■ **What the task asks**
Gather each line from the items below that contains the word "chart", and copy each one in full.

■ **Raw data**

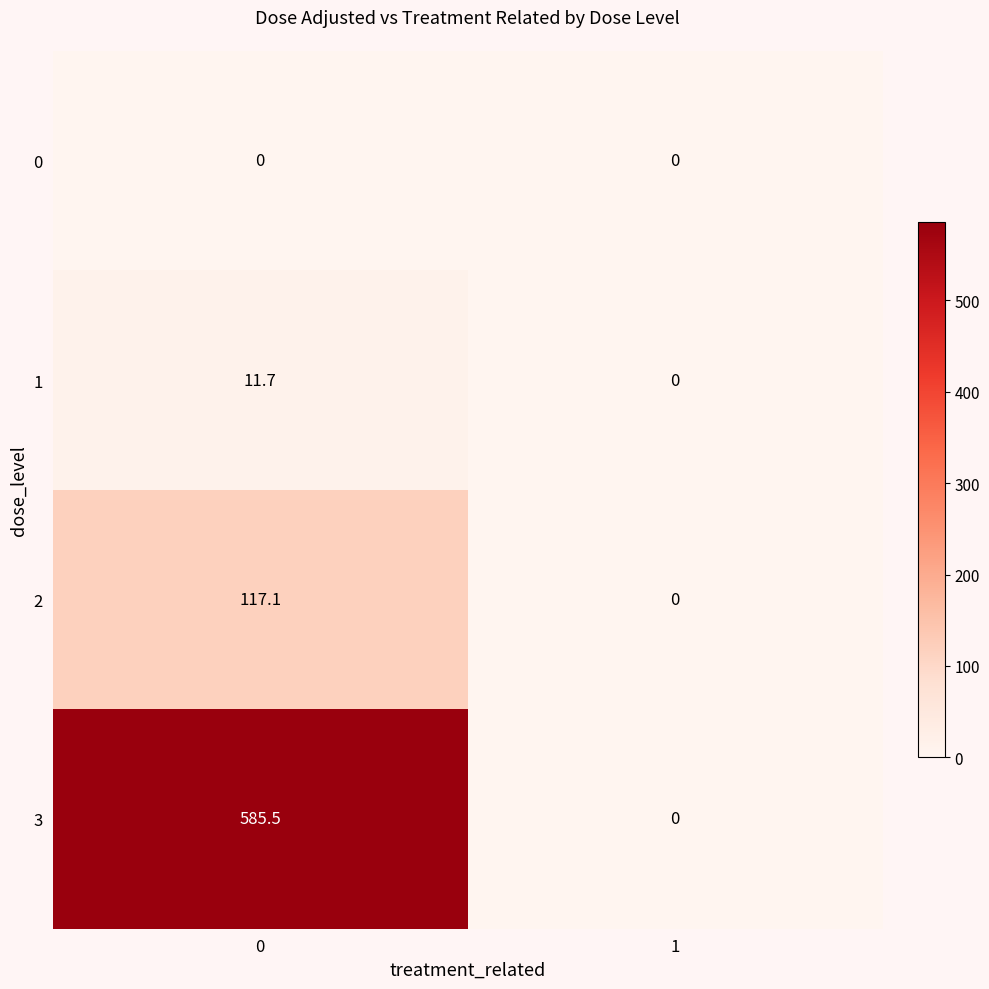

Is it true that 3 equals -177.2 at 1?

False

==

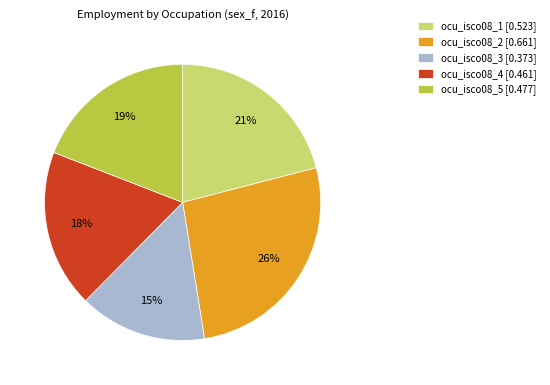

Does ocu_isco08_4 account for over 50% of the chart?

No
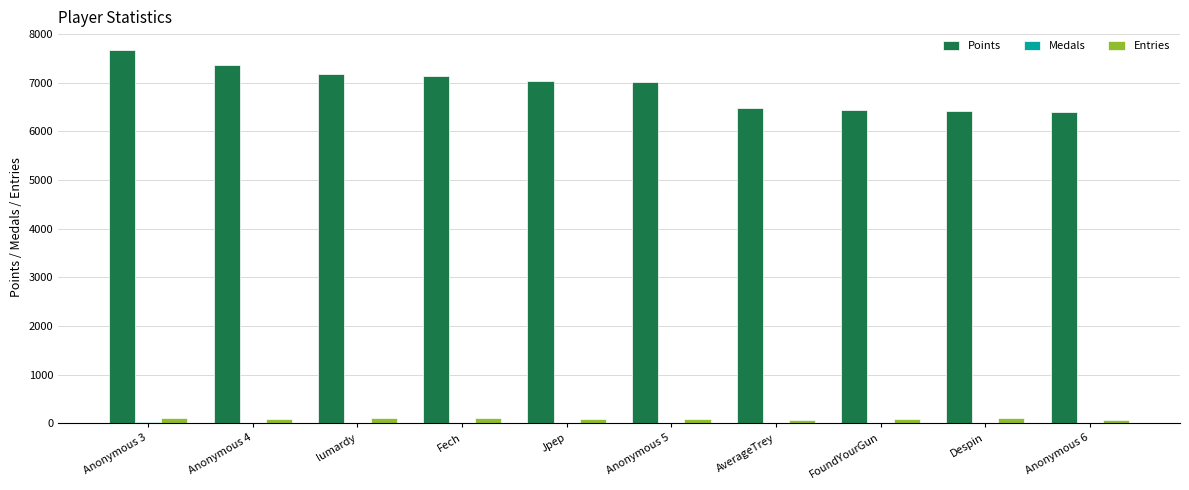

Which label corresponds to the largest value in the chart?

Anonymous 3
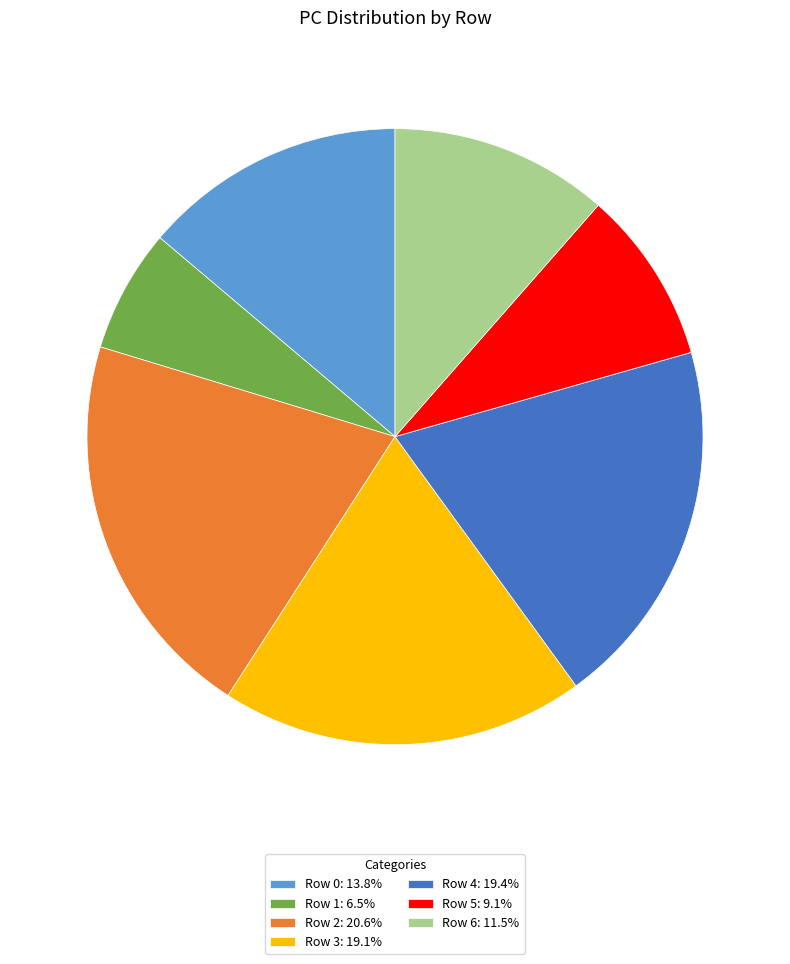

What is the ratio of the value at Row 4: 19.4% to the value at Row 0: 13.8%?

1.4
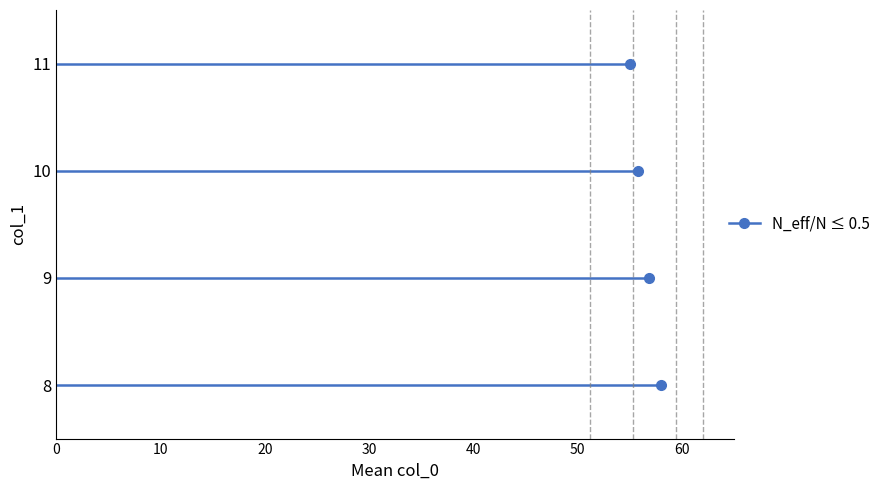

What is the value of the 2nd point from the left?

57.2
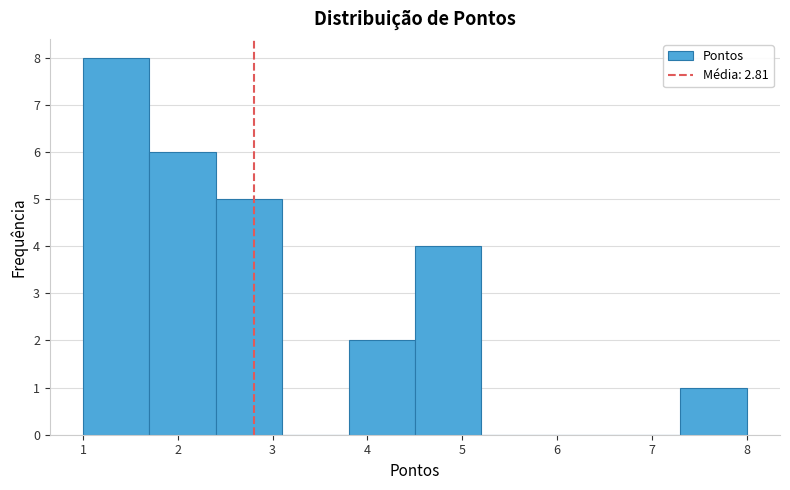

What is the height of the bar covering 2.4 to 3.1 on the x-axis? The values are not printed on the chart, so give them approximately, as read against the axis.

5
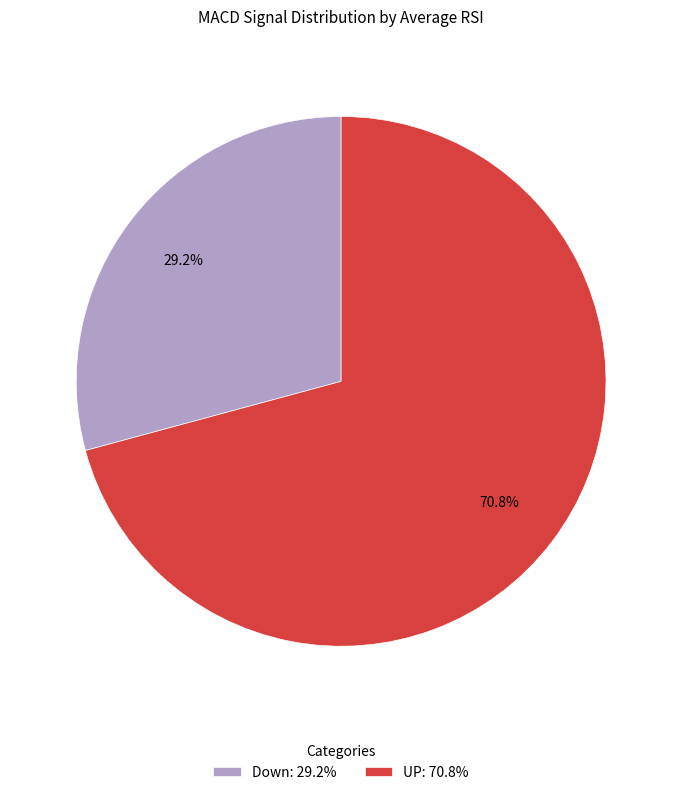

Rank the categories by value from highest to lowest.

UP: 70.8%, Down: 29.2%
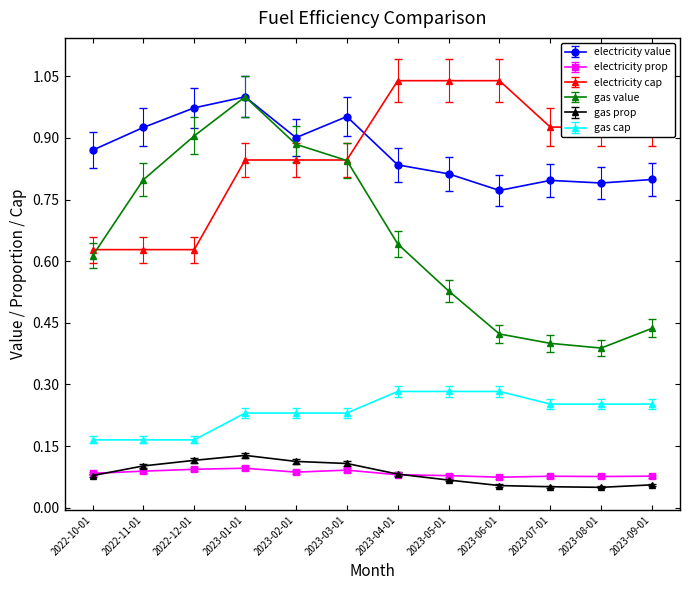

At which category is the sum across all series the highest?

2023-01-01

■ **Answer**
Does ocu_isco08_4 account for over 50% of the chart?
Which label corresponds to the largest value in the chart?
What is the height of the bar covering 2.4 to 3.1 on the x-axis? The values are not printed on the chart, so give them approximately, as read against the axis.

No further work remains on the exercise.